- Вопросы по материалу:
A – Изложите в виде списка абзац интервью о Бродском, начинающийся словами «Мне запомнилась вторая встреча», сохранив его основные факты.
B – Назовите всех людей, упомянутых по имени или фамилии в абзаце интервью о Бродском, который начинается словами «Мне запомнилась вторая встреча».
C – Продолжите интервью о Бродском, начав сразу после его последней фразы.

- Выбранный фрагмент:
ПОЛ КИГАН[204], МАРТ 2005, ЛОНДОН


Расскажите о вашей первой встрече с Иосифом.

Мне запомнилась вторая встреча. Что касается первой, то их, вероятно, было несколько, и все они были похожи друг на друга — Бродский рассеянный, Бродский погруженный в себя, Бродский нервный. Я тогда работал в издательстве "Penguin", которое только что приобрело права на "Уранию" и "Меньше единицы". Бродский частенько наезжал в Лондон — capital incognito, как он выражался, — останавливаясь, как правило, у Аллана Майерса. (Майкл Хофман вспоминает, что видел как-то Бродского, сидящего в одиночестве в лондонском кафе и увлеченно работающего — никто и не знал, что он в городе.) Потом, в один прекрасный день он получил Нобелевскую премию. В издательстве была организована пресс-конференция. Бродский, как обычно, дымил, а все вопросы касались его биографии, его личности, вошедшей в мировую историю (словно он получил Нобелевскую премию за диссидентство); не было задано ни одного вопроса о поэзии. Бродский отшучивался, уклонялся от ответов с обычной своей мученической улыбкой: как будто судьба, по иронии истории, наградила его очередной порцией абсурда.

- Сохранённые записи данных:
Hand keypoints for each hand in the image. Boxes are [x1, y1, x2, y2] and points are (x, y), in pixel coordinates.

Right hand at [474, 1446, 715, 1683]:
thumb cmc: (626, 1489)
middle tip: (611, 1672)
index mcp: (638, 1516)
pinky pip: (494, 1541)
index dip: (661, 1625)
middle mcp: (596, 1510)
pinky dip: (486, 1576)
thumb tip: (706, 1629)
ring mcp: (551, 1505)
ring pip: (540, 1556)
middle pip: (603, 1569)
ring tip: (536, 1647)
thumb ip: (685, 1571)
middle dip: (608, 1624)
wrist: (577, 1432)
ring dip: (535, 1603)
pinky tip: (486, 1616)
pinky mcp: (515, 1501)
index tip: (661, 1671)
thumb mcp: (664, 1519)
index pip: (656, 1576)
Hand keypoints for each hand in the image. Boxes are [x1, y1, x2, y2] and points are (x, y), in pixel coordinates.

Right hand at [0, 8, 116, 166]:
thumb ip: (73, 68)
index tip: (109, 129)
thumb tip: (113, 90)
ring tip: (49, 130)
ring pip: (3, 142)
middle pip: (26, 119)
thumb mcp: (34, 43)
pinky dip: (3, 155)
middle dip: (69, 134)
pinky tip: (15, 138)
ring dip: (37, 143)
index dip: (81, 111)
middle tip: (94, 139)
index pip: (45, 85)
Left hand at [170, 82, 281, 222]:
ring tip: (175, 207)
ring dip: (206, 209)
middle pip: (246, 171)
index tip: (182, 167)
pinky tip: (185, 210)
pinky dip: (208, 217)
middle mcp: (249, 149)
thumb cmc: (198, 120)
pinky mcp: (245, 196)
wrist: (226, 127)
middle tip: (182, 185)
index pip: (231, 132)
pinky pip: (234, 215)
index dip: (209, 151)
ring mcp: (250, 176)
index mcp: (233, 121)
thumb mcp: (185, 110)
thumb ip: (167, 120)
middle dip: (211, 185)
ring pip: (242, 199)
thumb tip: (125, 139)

- Ожидаемые результаты:
A –
- Рассказчику запомнилась вторая встреча с Бродским. Первых встреч, вероятно, было несколько, и во всех Бродский был рассеянным, погруженным в себя, нервным.
- Рассказчик работал тогда в издательстве "Penguin", которое только что приобрело права на "Уранию" и "Меньше единицы".
- Бродский часто приезжал в Лондон, который называл capital incognito, и обычно останавливался у Аллана Майерса.
- Майкл Хофман вспоминает, как однажды видел Бродского одного в лондонском кафе за работой. Никто не знал, что тот в городе.
- После присуждения Бродскому Нобелевской премии в издательстве провели пресс-конференцию.
- Бродского спрашивали о биографии и личности, но ни разу не спросили о поэзии.
- Бродский курил, отшучивался и уклонялся от ответов с мученической улыбкой.

B –
- Бродский
- Аллан Майерс
- Майкл Хофман

C –
Примерно в то же время состоялась вторая наша встреча: мы ужинали в пустом ресторане в Хэмпстеде. Он машинально чиркал шариковой ручкой по скатерти, так что к концу ужина, который длился несколько часов, скатерть из белой стала черной; официант пожаловался администратору, и в итоге мы вынуждены были эту скатерть купить. По этому поводу завязался долгий разговор, который неожиданно очень увлек Иосифа — он был любопытен и настойчив и словно желал убедиться в том, что уже знал. С тех пор мы много раз встречались либо в Лондоне, либо в Нью-Йорке. Он всегда давал понять, что мы с ним — люди одного круга, иногда тесного и даже интимного, иногда — широкого и светского. У нас были общие близкие друзья, такие как Александра Прингл или Роберто Калассо, или Роджер Страус из Нью- Йорка — поэтому чаще всего мы общались втроем. Иосиф вообще любил треугольники — треугольники или кельи. У него была эта черта, которую я называл "Under Western Eyes"[205].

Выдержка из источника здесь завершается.